Il condono di Salvini non è gratis. Quanto costa davvero salvare casa

Una svolta per la casa, o quasi. E c’è un costo, nel nuovo provvedimento del Governo, che dovrà essere messo in conto.

Il costo totale dei lavori per poter sanare alcune difformità edilizie relative ad abusi di lieve entità ha già un tetto stabilito. Il ministro dei trasporti e delle infrastrutture Matteo Salvini è riuscito dunque a far passare il suo decreto Salva-casa, la misura aspramente criticata dalle opposizioni ma, a quanto pare, assai gradita alla popolazione italiana che permetterà di sanare le piccole difformità edilizie con il pagamento di specifiche sanzioni.

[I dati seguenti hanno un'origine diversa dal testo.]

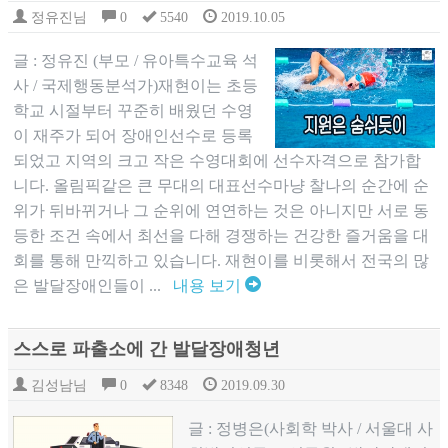
정유진님
0
5540
2019.10.05
글 : 정유진 (부모 / 유아특수교육 석
사 / 국제행동분석가)재현이는 초등
학교 시절부터 꾸준히 배웠던 수영
이 재주가 되어 장애인선수로 등록
되었고 지역의 크고 작은 수영대회에 선수자격으로 참가합
니다. 올림픽같은 큰 무대의 대표선수마냥 찰나의 순간에 순
위가 뒤바뀌거나 그 순위에 연연하는 것은 아니지만 서로 동
등한 조건 속에서 최선을 다해 경쟁하는 건강한 즐거움을 대
회를 통해 만끽하고 있습니다. 재현이를 비롯해서 전국의 많
은 발달장애인들이 ...
내용 보기
스스로 파출소에 간 발달장애청년
김성남님
0
8348
2019.09.30
글 : 정병은(사회학 박사 / 서울대 사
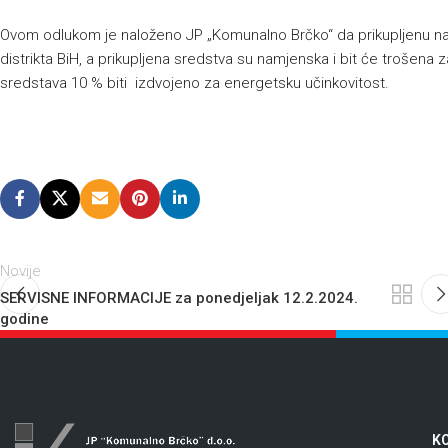
Ovom odlukom je naloženo JP „Komunalno Brčko“ da prikupljenu n
distrikta BiH, a prikupljena sredstva su namjenska i bit će trošena z
sredstava 10 % biti izdvojeno za energetsku učinkovitost.
Novije
SERVISNE INFORMACIJE za ponedjeljak 12.2.2024.
godine
KO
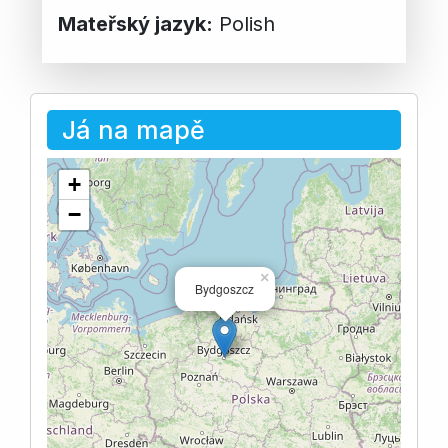
Mateřský jazyk:
Polish
Já na mapě
+
−
×
Bydgoszcz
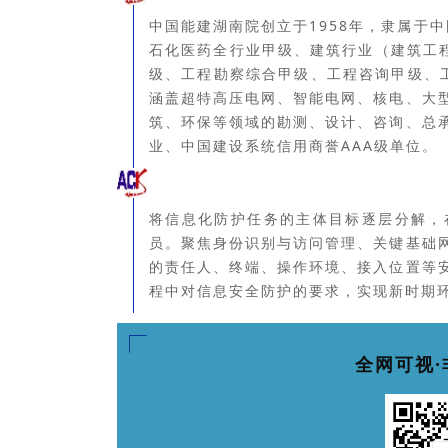
中国能建湖南院创立于1958年，隶属于中
石化医药全行业甲级、建筑行业（建筑工程
级、工程勘察综合甲级、工程咨询甲级、
涵盖超特高压电网、智能电网、核电、大
筑、环保等领域的勘测、设计、咨询、总
业、中国建设系统信用商誉AAA级单位。
将
信息化防护任务的主体目标逐层分解，
员。
聚焦身份识别与访问管理、关键基础
的责任人、终端、操作环境、接入位置等
程中对信息安全防
护的要求，实现新时期
全网可视·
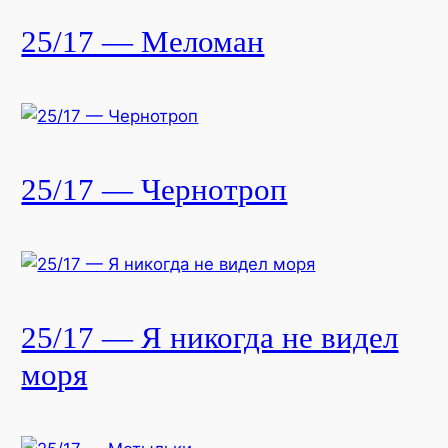
25/17 — Меломан
25/17 — Чернотроп
25/17 — Я никогда не видел
моря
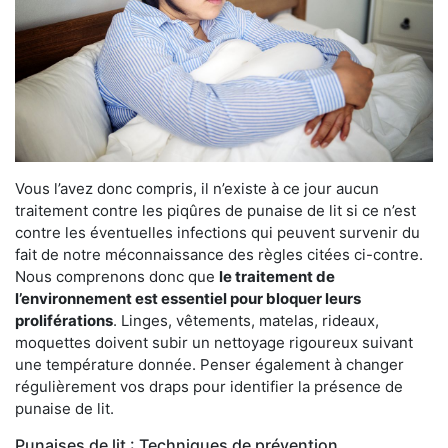
Vous l’avez donc compris, il n’existe à ce jour aucun
traitement contre les piqûres de punaise de lit si ce n’est
contre les éventuelles infections qui peuvent survenir du
fait de notre méconnaissance des règles citées ci-contre.
Nous comprenons donc que
le traitement de
l’environnement est essentiel pour bloquer leurs
proliférations
. Linges, vêtements, matelas, rideaux,
moquettes doivent subir un nettoyage rigoureux suivant
une température donnée. Penser également à changer
régulièrement vos draps pour identifier la présence de
punaise de lit.
Punaises de lit : Techniques de prévention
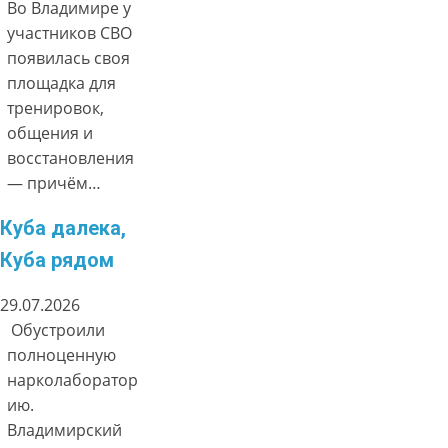
Во Владимире у
участников СВО
появилась своя
площадка для
тренировок,
общения и
восстановления
— причём…
Куба далека,
Куба рядом
29.07.2026
Обустроили
полноценную
нарколаборатор
ию.
Владимирский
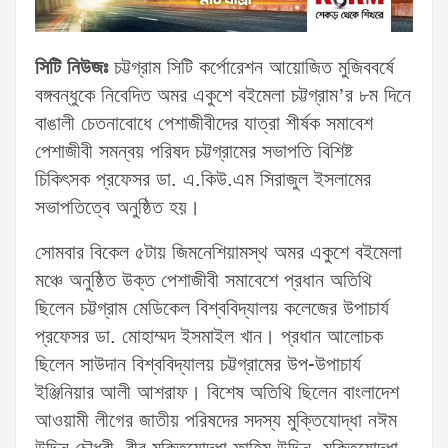
সিটি নিউজঃ
চট্টগ্রাম সিটি কর্পোরেশন আয়োজিত মুজিববর্ষে
বঙ্গবন্ধুকে নিবেদিত অমর একুশে বইমেলা চট্টগ্রাম’র ৮ম দিনে
বাঙালী চেতনাবোধে পেশাজীবীদের যাত্রা শীর্ষক সমাবেশ
পেশাজীবী সমন্বয় পরিষদ চট্টগ্রামের সভাপতি বিশিষ্ট
চিকিৎসক প্রফেসর ডা. এ.কিউ.এম সিরাজুল ইসলামের
সভাপতিত্বে অনুষ্ঠিত হয়।
সোমবার বিকেল ৫টায় জিমনেশিয়ামস্থ অমর একুশে বইমেলা
মঞ্চে অনুষ্ঠিত উক্ত পেশাজীবী সমাবেশে প্রধান অতিথি
ছিলেন চট্টগ্রাম মেডিকেল বিশ্ববিদ্যালয় কলেজের উপাচার্য
প্রফেসর ডা. মোহাম্মদ ইসমাইল খান। প্রধান আলোচক
ছিলেন সাউদান বিশ্ববিদ্যালয় চট্টগ্রামের উপ-উপাচার্য
ইঞ্জিনিয়ার আলী আশরাফ। বিশেষ অতিথি ছিলেন বাংলাদেশ
আওয়ামী লীগের জাতীয় পরিষদের সদস্য মুক্তিযোদ্ধা নঈম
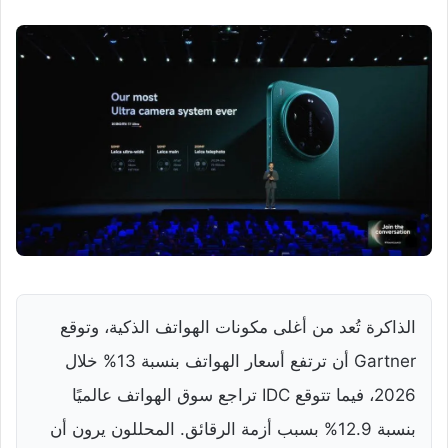
الذاكرة تُعد من أغلى مكونات الهواتف الذكية، وتوقع
Gartner أن ترتفع أسعار الهواتف بنسبة 13% خلال
2026، فيما تتوقع IDC تراجع سوق الهواتف عالميًا
بنسبة 12.9% بسبب أزمة الرقائق. المحللون يرون أن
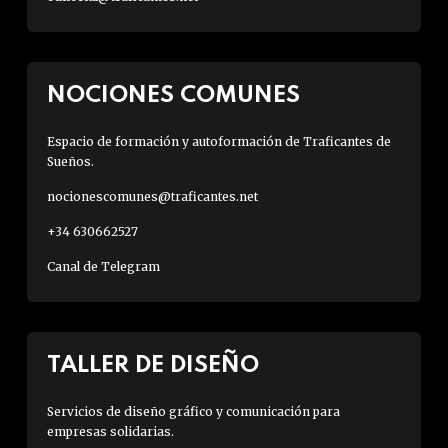
NOCIONES COMUNES
Espacio de formación y autoformación de Traficantes de
Sueños.
nocionescomunes@traficantes.net
+34 630662527
Canal de Telegram
TALLER DE DISEÑO
Servicios de diseño gráfico y comunicación para
empresas solidarias.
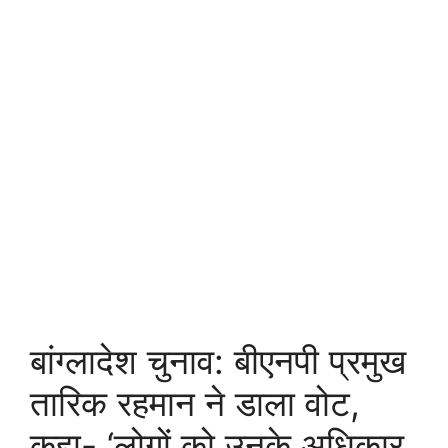
बांग्लादेश चुनाव: बीएनपी प्रमुख
तारिक रहमान ने डाला वोट,
कहा- ‘लोगों को उनके अधिकार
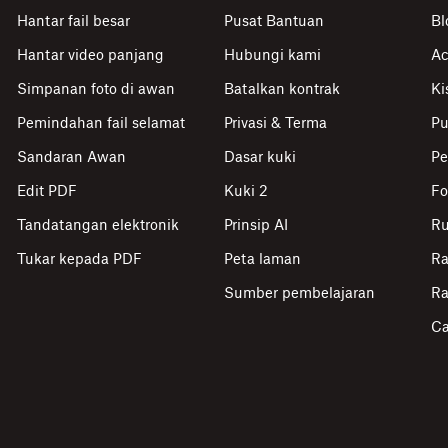
Hantar fail besar
Pusat Bantuan
Bl
Hantar video panjang
Hubungi kami
Ac
Simpanan foto di awan
Batalkan kontrak
Ki
Pemindahan fail selamat
Privasi & Terma
Pu
Sandaran Awan
Dasar kuki
P
Edit PDF
Kuki 2
Fo
Tandatangan elektronik
Prinsip AI
Ru
Tukar kepada PDF
Peta laman
Ra
Sumber pembelajaran
Ra
Ca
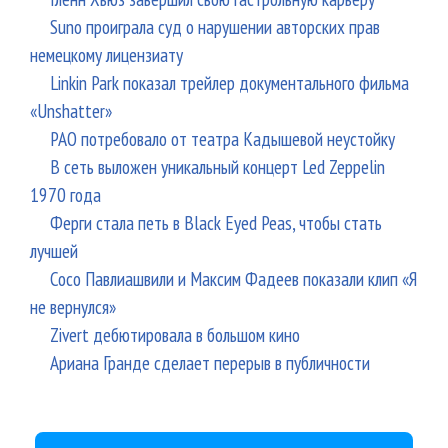
Suno проиграла суд о нарушении авторских прав
немецкому лицензиату
Linkin Park показал трейлер документального фильма
«Unshatter»
РАО потребовало от театра Кадышевой неустойку
В сеть выложен уникальный концерт Led Zeppelin
1970 года
Ферги стала петь в Black Eyed Peas, чтобы стать
лучшей
Сосо Павлиашвили и Максим Фадеев показали клип «Я
не вернулся»
Zivert дебютировала в большом кино
Ариана Гранде сделает перерыв в публичности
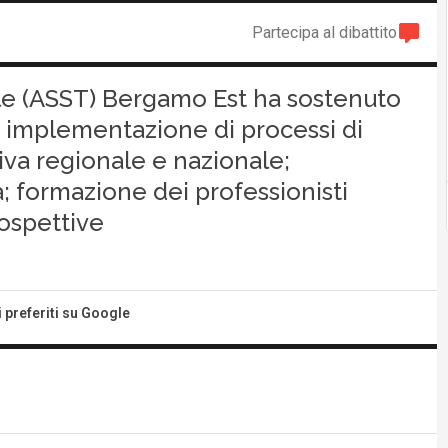
Partecipa al dibattito
iale (ASST) Bergamo Est ha sostenuto
: implementazione di processi di
va regionale e nazionale;
a; formazione dei professionisti
prospettive
i preferiti su Google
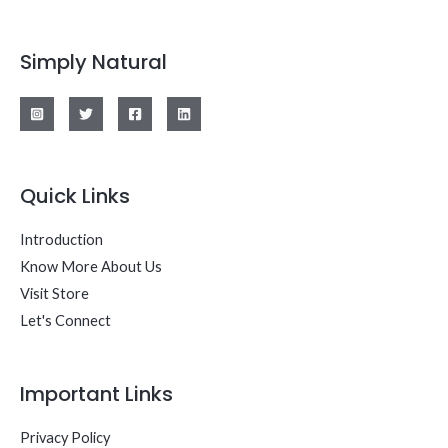
Simply Natural
Quick Links
Introduction
Know More About Us
Visit Store
Let's Connect
Important Links
Privacy Policy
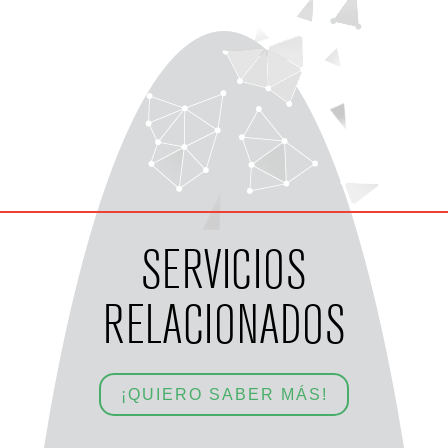
SERVICIOS
RELACIONADOS
¡QUIERO SABER MÁS!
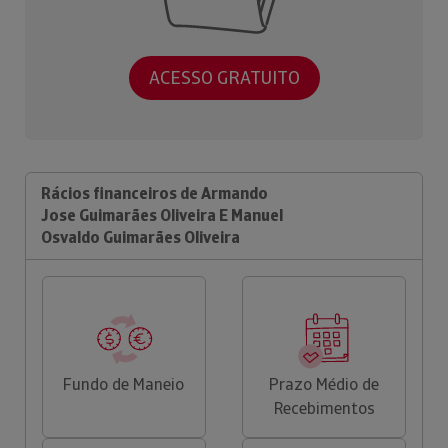
ACESSO GRATUITO
Rácios financeiros de Armando
Jose Guimarães Oliveira E Manuel
Osvaldo Guimarães Oliveira
Fundo de Maneio
Prazo Médio de
Recebimentos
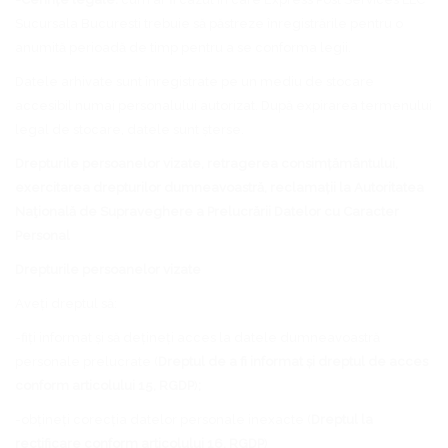
Sucursala Bucuresti trebuie să păstreze înregistrările pentru o
anumită perioadă de timp pentru a se conforma legii.
Datele arhivate sunt înregistrate pe un mediu de stocare
accesibil numai personalului autorizat. După expirarea termenului
legal de stocare, datele sunt șterse.
Drepturile persoanelor vizate, retragerea consimțământului,
exercitarea drepturilor dumneavoastră, reclamații la Autoritatea
Naţională de Supraveghere a Prelucrării Datelor cu Caracter
Personal
Drepturile persoanelor vizate
Aveți dreptul să:
-fiți informat și să dețineți acces la datele dumneavoastră
personale prelucrate (
Dreptul de a fi informat și dreptul de acces
conform articolului 15, RGDP
)
;
-obțineți corecția datelor personale inexacte (
Dreptul la
rectificare conform articolului 16, RGDP
)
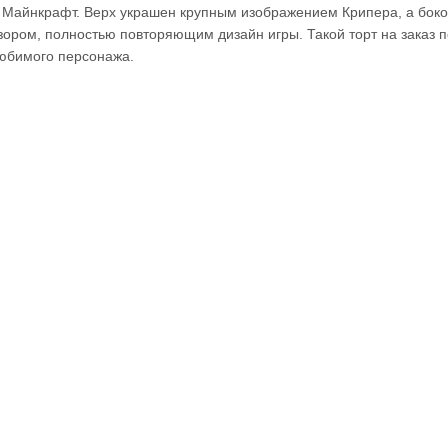
ле Майнкрафт. Верх украшен крупным изображением Крипера, а бок
ором, полностью повторяющим дизайн игры. Такой торт на заказ 
любимого персонажа.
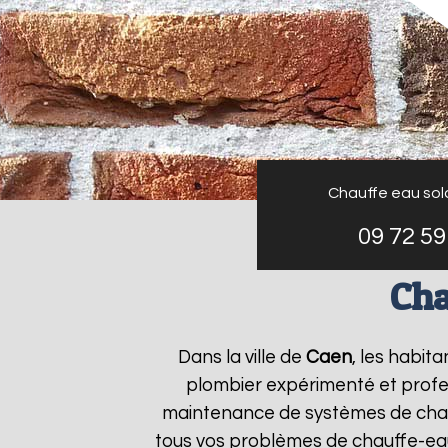
Chauffe eau sol
09 72 59
Cha
Dans la ville de
Caen
, les habit
plombier expérimenté et profess
maintenance de systèmes de chau
tous vos problèmes de chauffe-ea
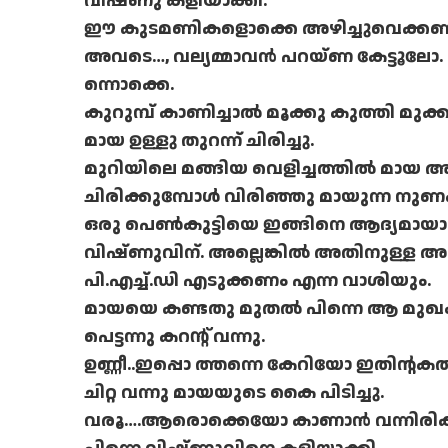
വിഷ്ണു കളിയാക്കി.
ഈ കുടമണികളൊക്കെ അഴിച്ചുവെക്കണം ട
അവടെ…, വല്യമ്മാവന്‍ പറയ്ണ കേട്ടൂലോ.
ന്നൊക്കെ.
കുറുമ്പ് കാണിച്ചാല്‍ മൂക്കു കുത്തി മുക
മായ ഉള്ളു തുറന്ന് ചിരിച്ചു.
മുറിയിലെ മങ്ങിയ വെളിച്ചത്തില്‍ മായ അ
ചിരിക്കുമ്പോള്‍ വിരിഞ്ഞു മായുന്ന നുണക
ഒരു പെണ്‍കുട്ടിയെ ഇങ്ങിനെ ആദ്യമായാണു
വിഷ്ണുവിന്. അല്ലെങ്കില്‍ അതിനുള്ള അവസ
പി.എച്ച്.ഡി എടുക്കണം എന്ന വാശിയും.
മായയെ കണ്ടതു മുതല്‍ പിന്നെ ആ മുഖം മാ
പെട്ടന്നു കറന്റ് വന്നു.
ഉണ്ണീ..ഇപ്പൊ ത്തന്നെ കേറിയോ ഇതിന്റകത്
ചിറ്റ വന്നു മായയുടെ കൈ പിടിച്ചു.
വരൂ….ആരൊക്കെയോ കാണാന്‍ വന്നിരിക്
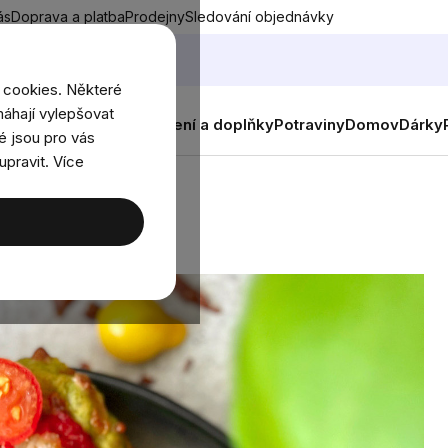
ás
Doprava a platba
Prodejny
Sledování objednávky
 cookies. Některé
áhají vylepšovat
nky
Muži
Ženy
Děti
Oblečení a doplňky
Potraviny
Domov
Dárky
é jsou pro vás
upravit. Více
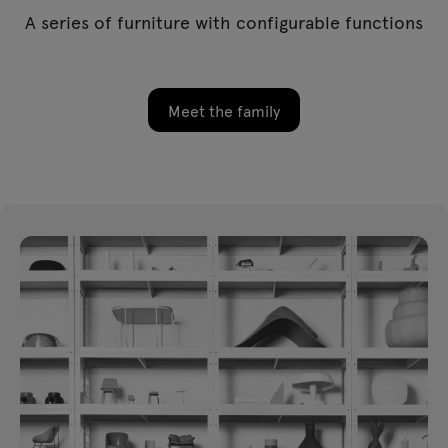
A series of furniture with configurable functions
Meet the family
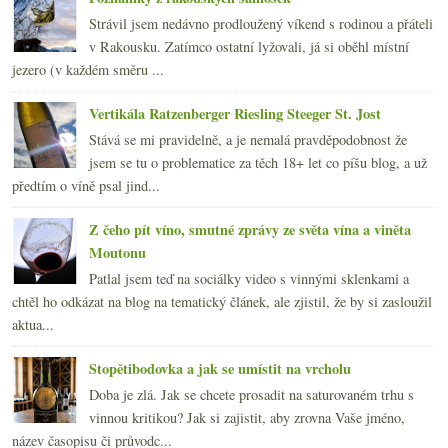
Strávil jsem nedávno prodloužený víkend s rodinou a přáteli
v Rakousku. Zatímco ostatní lyžovali, já si oběhl místní
jezero (v každém směru ...
Vertikála Ratzenberger Riesling Steeger St. Jost
Stává se mi pravidelně, a je nemalá pravděpodobnost že
jsem se tu o problematice za těch 18+ let co píšu blog, a už
předtím o víně psal jind...
Z čeho pít víno, smutné zprávy ze světa vína a viněta
Moutonu
Patlal jsem teď na sociálky video s vinnými sklenkami a
chtěl ho odkázat na blog na tematický článek, ale zjistil, že by si zasloužil
aktua...
Stopětibodovka a jak se umístit na vrcholu
Doba je zlá. Jak se chcete prosadit na saturovaném trhu s
vinnou kritikou? Jak si zajistit, aby zrovna Vaše jméno,
název časopisu či průvodc...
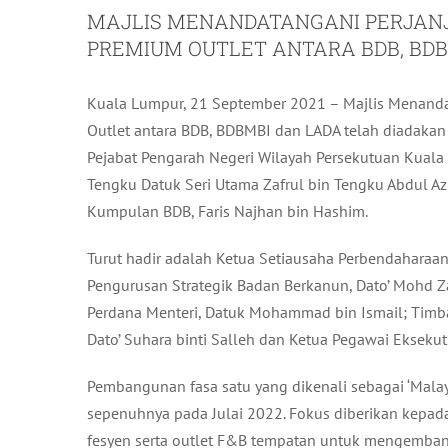
MAJLIS MENANDATANGANI PERJA
PREMIUM OUTLET ANTARA BDB, BDB
Kuala Lumpur, 21 September 2021 – Majlis Menand
Outlet antara BDB, BDBMBI dan LADA telah diadakan 
Pejabat Pengarah Negeri Wilayah Persekutuan Kuala 
Tengku Datuk Seri Utama Zafrul bin Tengku Abdul Azi
Kumpulan BDB, Faris Najhan bin Hashim.
Turut hadir adalah Ketua Setiausaha Perbendaharaan
Pengurusan Strategik Badan Berkanun, Dato’ Mohd Za
Perdana Menteri, Datuk Mohammad bin Ismail; Timb
Dato’ Suhara binti Salleh dan Ketua Pegawai Eksekut
Pembangunan fasa satu yang dikenali sebagai ‘Malay
sepenuhnya pada Julai 2022. Fokus diberikan kepa
fesyen serta outlet F&B tempatan untuk mengemba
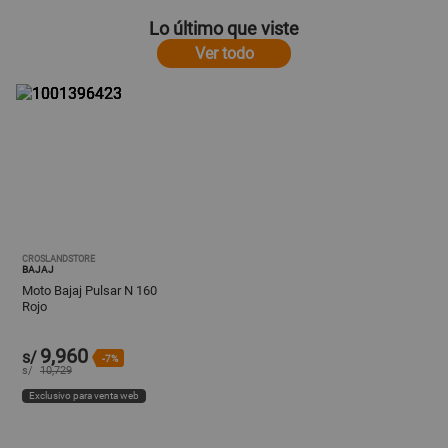
Lo último que viste
Ver todo
CROSLANDSTORE
BAJAJ
Moto Bajaj Pulsar N 160
Rojo
9,960
s/
-7%
s/
10,729
Exclusivo para venta web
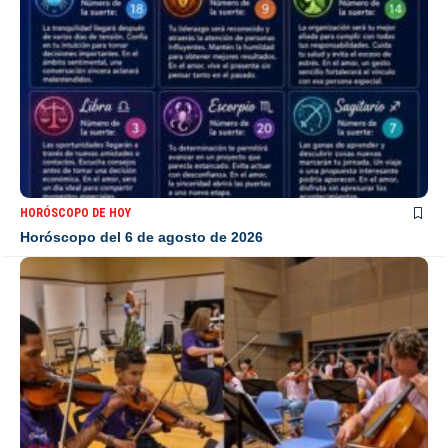
HORÓSCOPO DE HOY
Horóscopo del 6 de agosto de 2026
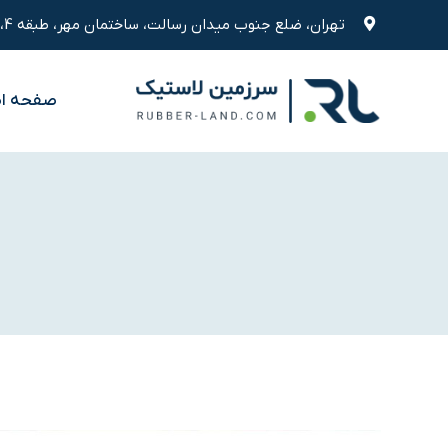
رش
تهران، ضلع جنوب میدان رسالت، ساختمان مهر، طبقه 4، واحد 9
ه
حتوا
صفحه ا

condono di Salvini sulle case
Il condono di Salvini sulle case non è gratis/Cultureducazione.it

Per poter godere di questo piccolo condono edilizio bisogna però rispettare alcuni limiti. Innanzitutto, non tutti gli abusi sono sanabili. Come anticipato, la misura punta a offrire la possibilità di condonare soltanto abusi e difformità edilizie o urbanistiche di lieve entità. Si parla di difformità formali relative a incertezze interpretative della disciplina vigente, e non solo. Anche di piccoli abusi presenti nelle unità immobiliari, come lavori realizzati senza formale autorizzazione.

Rientrano nel decreto Salva-casa le difformità parziali che fino a ieri non potevano essere sanate per via della tanto discussa disciplina della “doppia conformità”. Ma cosa si intende per difformità di lieve entità? Il decreto afferma che coloro che negli anni hanno realizzato modifiche o ampliamenti al proprio immobile senza ottenere il permesso necessario potrebbero ora avere la possibilità di regolare la situazione.

Un esempio concreto è quello della creazione di una veranda. Ma si parla anche di interventi un po’ più invasivi, come l’aggiunta di un balcone. Oppure, a livello esterno, di opere relative alla costruzione di una tettoia esterna, una piccola piscina, o un garage.

Abusi edilizia, la cifra da spendere per poter accedere al condono

Lo stesso dovrebbe valere per modifiche all’interno della casa. Per esempio, come lo spostamento di pareti, l’innalzamento di tramezzi o ristrutturazioni minori (manutenzione straordinaria). Salvini vorrebbe poi estendere il condono ai cambi di destinazione d’uso: ci sono tante persone che hanno reso una parte dell’immobile da residenziale a commerciale o viceversa, e non hanno mai ottenuto autorizzazione o permesso.

quanto pagheremo per salvare le nostre case
Ecco quanto dovremo pagare in realtà/Cultureducazione.it

Un dato fondamentale è il tetto di questi interventi. Il condono edilizio è possibile se la cifra spesa o da spendere per sanare gli abusi rientra sotto una certa soglia. Salvini ha spiegato che il costo per regolarizzare le difformità edilizie varierà da un minimo di mille euro fino a un tetto massimo di 30.984 euro.

Questo costo è relativo alla sanzione pecuniaria che permette poi il rilascio del permesso. Per avere sia il permesso che la segnalazione certificata di inizio attività in sanatoria bisogna pagare il doppio dell’aumento del valore venale dell’immobile conseguente alla realizzazione degli interventi. Questa è la regola.

Il limite di tolleranza potrebbe poi aumentare per gli interventi realizzati entro il 24 maggio 2024. Attualmente è al 2% e aumenterà in modo inversamente proporzionale alle dimensioni degli immobili. Si arriva fino al 5% per le case al di sotto dei cento metri quadri. Invece, per un’unità immobiliare compresa tra i cento e i trecento metri quadri la tolleranza è al 4%.